# Problem with round robin + load balance [kind of offtopic]

## oandarilho01

Hi!

I have this scenario:

2 ISP links, both are plugged in gentoo firewalls, which delivers it to a RV042 cisco router. This cisco router is doing load balance, and I have a gentoo web server behind another gentoo firewall behind this cisco router.

This web server should be reached through a hostname configured with round robin to serve the public IPs of the ISP links.

The problem is that when I try to open the web page, the connection come through a given IPS link, but some of the web server reply packets are being directed to the other ISP link, causing slowliness or even failures.

I've tried to disable SPI (stateful packet inspection) on cisco router, but nothing happens.

I'm not sure whether it's a cisco issue or a linux issue. I appreciate some tips.

Thanks in advance

----------

## ShadowCat8

Greetings,

It's been a while since I've had to worry about such things, but one question I would have in regards to this is:

Who is the SOA (Start-Of-Authority) on your domain?  You?  Or one of the ISPs?  

I know the round-robin should be set up as part of the DNS zonefile entries with each server being aliased to the public hostname of the site.  IIRC, you then can add 'preference values' (READ: "weights") to the entries to guide which will be used for each inbound request.

HTH.  Let us know.

----------

## oandarilho01

I am the SOA. Actually one of the ISP is the company where I work.

Note that the problem is not directly with round robin, as the access are been balanced correctly, in a good aleatory fashion.

But misteriously, some of the web server reply packets are been misleading. I can't figure out by whom.

The network schema is something like that:

client got roundrobinIP1 -> ISP1 gateway/modem -> ISP1 gentoo FW1 -> cisco -> internal firewall -> webserver

Some reply packets do this way:

webserver -> internal firewall -> cisco -> ISP2 gentoo FW2 -> client

Am I clear? I know that it seems a bit confuse...

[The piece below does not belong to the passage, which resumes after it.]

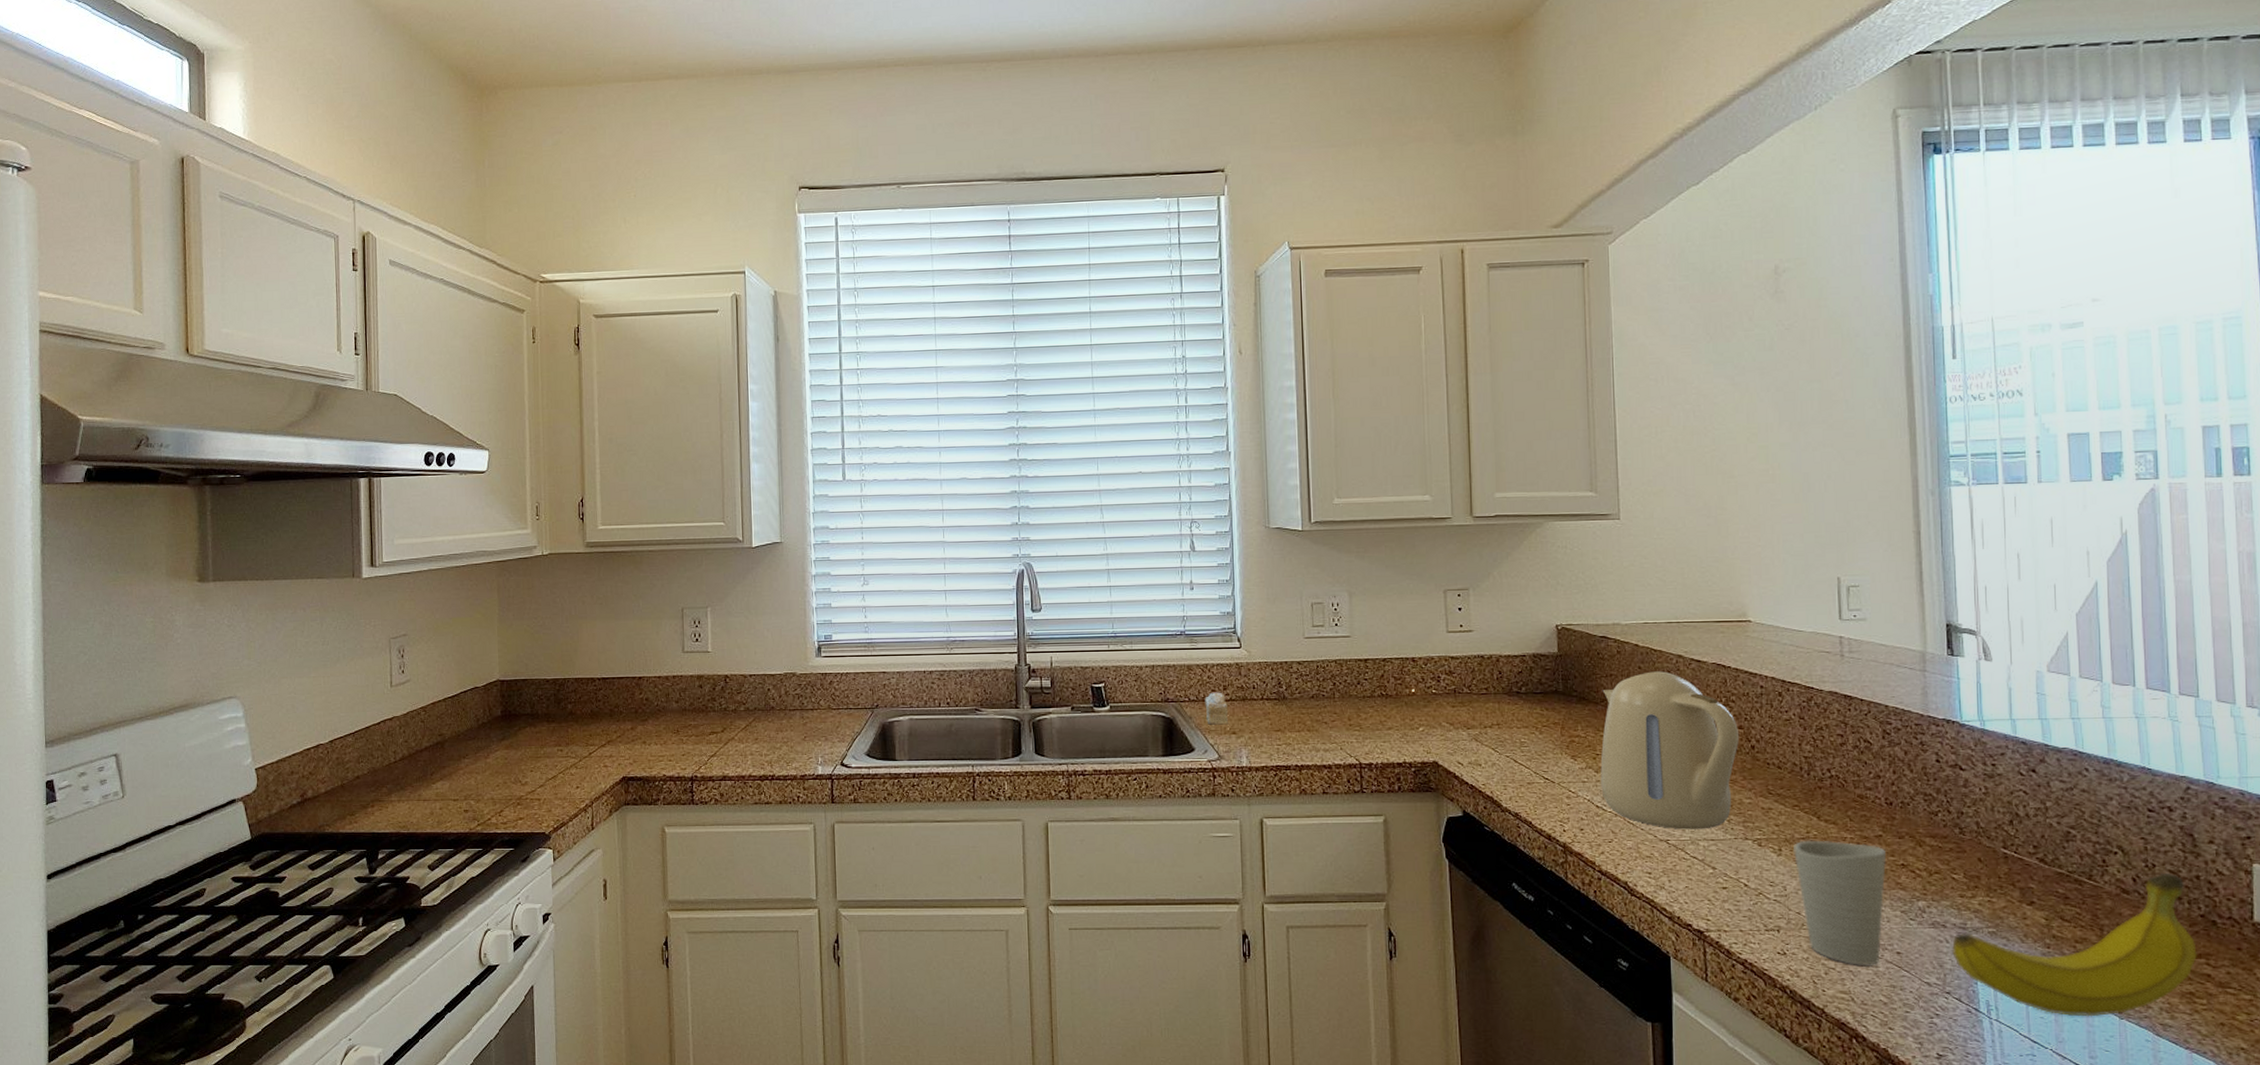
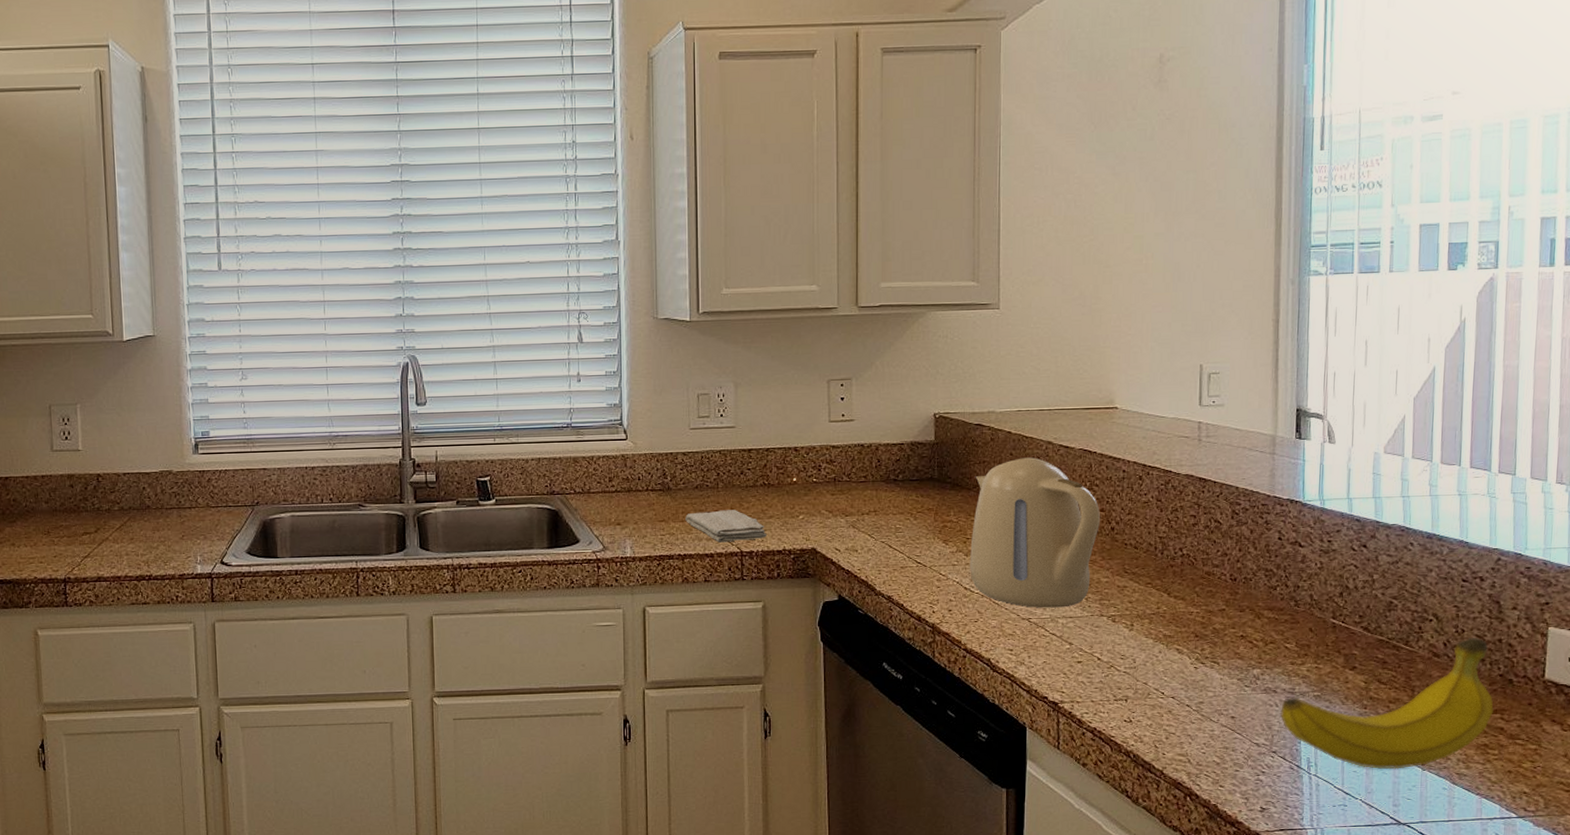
cake slice: present [1205,692,1228,725] -> none [590,484,613,517]
washcloth: none [1302,720,1386,754] -> present [685,510,767,543]
cup: present [1794,840,1886,967] -> none [1144,615,1227,731]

I noticed that almost stantly when I call the roundrobin hostname on the browser, I get tcpdump traffic on both ISP1 gentoo FW1 and ISP2 gentoo FW2, but the packets on the second are just SYN tries that are unrelated.

This is the reason I believe someone, maybe cisco is not respecting the connectios..

----------

## AngelKnight

In normal layer-3 forwarding, the decision is based solely on the destination of a given IP packet.  There's no accounting for what that IP packet is in response to; this has no effect on a standard routing decision and a normal IP forwarder doesn't care.

If you need the source IP address to influence the forwarding decision w.r.t. which ISP link to use, you may need to properly configure policy routing on one or more devices in this setup.

Are both ISPs willing to let you emit return traffic with the source set as an IP address belonging to the *other* ISP?  If this permission is definitely in place, what's the concern?

----------

## oandarilho01

 *AngelKnight wrote:*   

> In normal layer-3 forwarding, the decision is based solely on the destination of a given IP packet.  There's no accounting for what that IP packet is in response to; this has no effect on a standard routing decision and a normal IP forwarder doesn't care.
> 
> If you need the source IP address to influence the forwarding decision w.r.t. which ISP link to use, you may need to properly configure policy routing on one or more devices in this setup.

 

I would not like to "need" to influence the forward decision. I understand that if the connection came through one ISP, it has to go back through the same ISP until the end. I'll search something related to the policy routing configuration in this schema.

 *AngelKnight wrote:*   

> Are both ISPs willing to let you emit return traffic with the source set as an IP address belonging to the *other* ISP?  If this permission is definitely in place, what's the concern?

 

No, that's the problem! I do believe that the gentoo firewall between the webserver and the cisco router is delivering to it packets with the correct IPs, but even this way the packets get routed to the other ISP link...

----------